Evaluation and treatment of fever in children younger than 3 months. Prognosis and treatment

 

 

In children who received antibacterial therapy before bacteremia is confirmed by blood culture, focal lesions appear less frequently, although the data are contradictory. However, due to the low overall bacteremia rate, many children would not receive the treatment they needed if everyone who was tested for bacteriuria received empirical therapy.

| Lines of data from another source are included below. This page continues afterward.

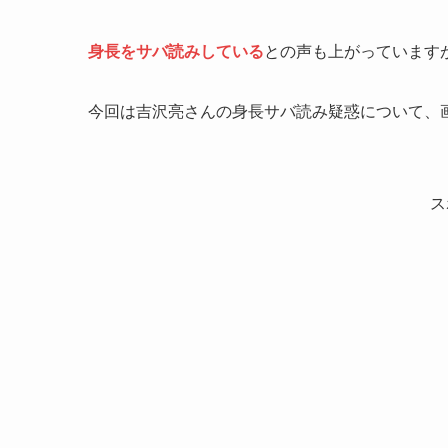
身長をサバ読みしている
との声も上がっています
今回は吉沢亮さんの身長サバ読み疑惑について、
ス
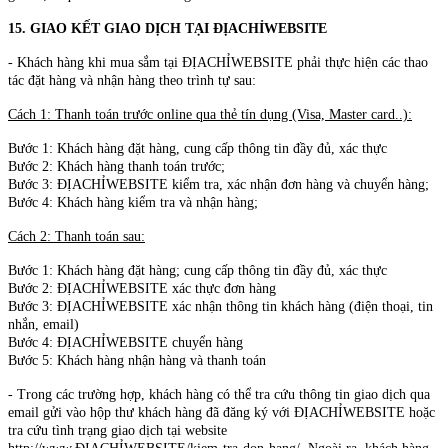
15. GIAO KẾT GIAO DỊCH TẠI ĐỊACHỈWEBSITE
- Khách hàng khi mua sắm tại ĐỊACHỈWEBSITE phải thực hiện các thao
tác đặt hàng và nhận hàng theo trình tự sau:
Cách 1: Thanh toán trước online qua thẻ tín dụng (Visa, Master card..):
Bước 1: Khách hàng đặt hàng, cung cấp thông tin đầy đủ, xác thực
Bước 2: Khách hàng thanh toán trước;
Bước 3: ĐỊACHỈWEBSITE kiểm tra, xác nhận đơn hàng và chuyển hàng;
Bước 4: Khách hàng kiểm tra và nhận hàng;
Cách 2: Thanh toán sau:
Bước 1: Khách hàng đặt hàng; cung cấp thông tin đầy đủ, xác thực
Bước 2: ĐỊACHỈWEBSITE xác thực đơn hàng
Bước 3: ĐỊACHỈWEBSITE xác nhận thông tin khách hàng (điện thoại, tin
nhắn, email)
Bước 4: ĐỊACHỈWEBSITE chuyển hàng
Bước 5: Khách hàng nhận hàng và thanh toán
- Trong các trường hợp, khách hàng có thể tra cứu thông tin giao dịch qua
email gửi vào hộp thư khách hàng đã đăng ký với ĐỊACHỈWEBSITE hoặc
tra cứu tình trạng giao dịch tại website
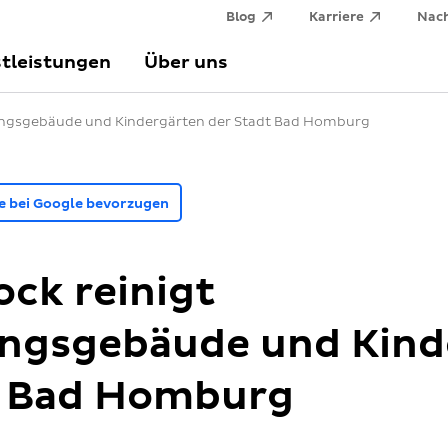
Blog
Karriere
Nach
tleistungen
Über uns
ungsgebäude und Kindergärten der Stadt Bad Homburg
le bei Google bevorzugen
ck reinigt
ngsgebäude und Kind
t Bad Homburg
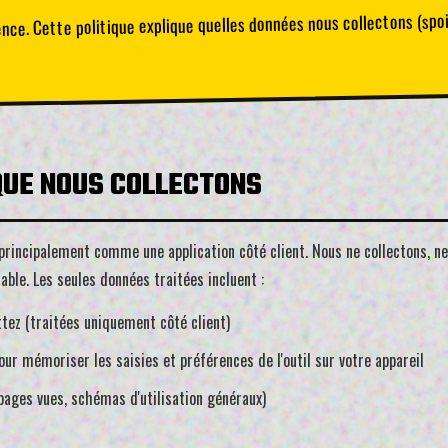
nce. Cette politique explique quelles données nous collectons (spo
QUE NOUS COLLECTONS
rincipalement comme une application côté client. Nous ne collectons, ne
able. Les seules données traitées incluent :
tez (traitées uniquement côté client)
our mémoriser les saisies et préférences de l'outil sur votre appareil
ages vues, schémas d'utilisation généraux)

Febrile temperature child between 3 and 36 months

Evaluation of clinical manifestations

Signs of intoxication

IC develops in 3-6% of children from 2 months to 2 years. The ratio of girls to boys increases with age, so at the age of 2 months to 1 year it is 2: 1, for 2 years - 4: 1 and more 5: 1 after 4 years. In girls, as a rule, the infection path is upward, and bacteremia develops less frequently. A significant prevalence of girls among patients with IC is associated with a shorter urethra; in boys circumcision can reduce the risk of developing IC.Other predisposing factors are permanent catheterization, constipation, Hirschsprung's disease and anatomical abnormalities of the urinary system. Risk factors in older children include diabetes, trauma, and sex life in adolescents.

 

IC in children are a marker of the possible presence of abnormalities of the urinary system; they most often lead to the development of an infection if the child also has a vesicoureteral reflux. The probability of PMR is inversely proportional to the age of occurrence of the 1st episode of IC. About 30–40% of children in their early years with IC find PMR. The severity of reflux may determine the likelihood of subsequent development of hypertension and renal failure, but there is insufficient evidence. PMR is classified by degrees. Reflux of infected urine to the renal pelvis or the presence of infected urine below the site of obstruction may lead to the development of chronic pyelonephritis, scarring of the kidneys, impaired growth of the kidneys and renal failure.

 

In anatomical disorders of the urinary system, the infectious process can be caused by numerous microorganisms.Assign them parenteral forms of antibiotics in anticipation of the results of sowing blood, urine and cerebrospinal fluid.

 

All children are re-examined after 24-48 hours. While maintaining febrile temperature or positive blood or urine cultures, children are again sampled for biological culture fluids and examined for sepsis, and parenteral forms of antibiotics are prescribed. At normal temperature and a satisfactory condition, but the presence in the blood of S. pneumoniae during the initial seeding or positive primary seeding of urine, children should be given the appropriate oral antibacterial drug.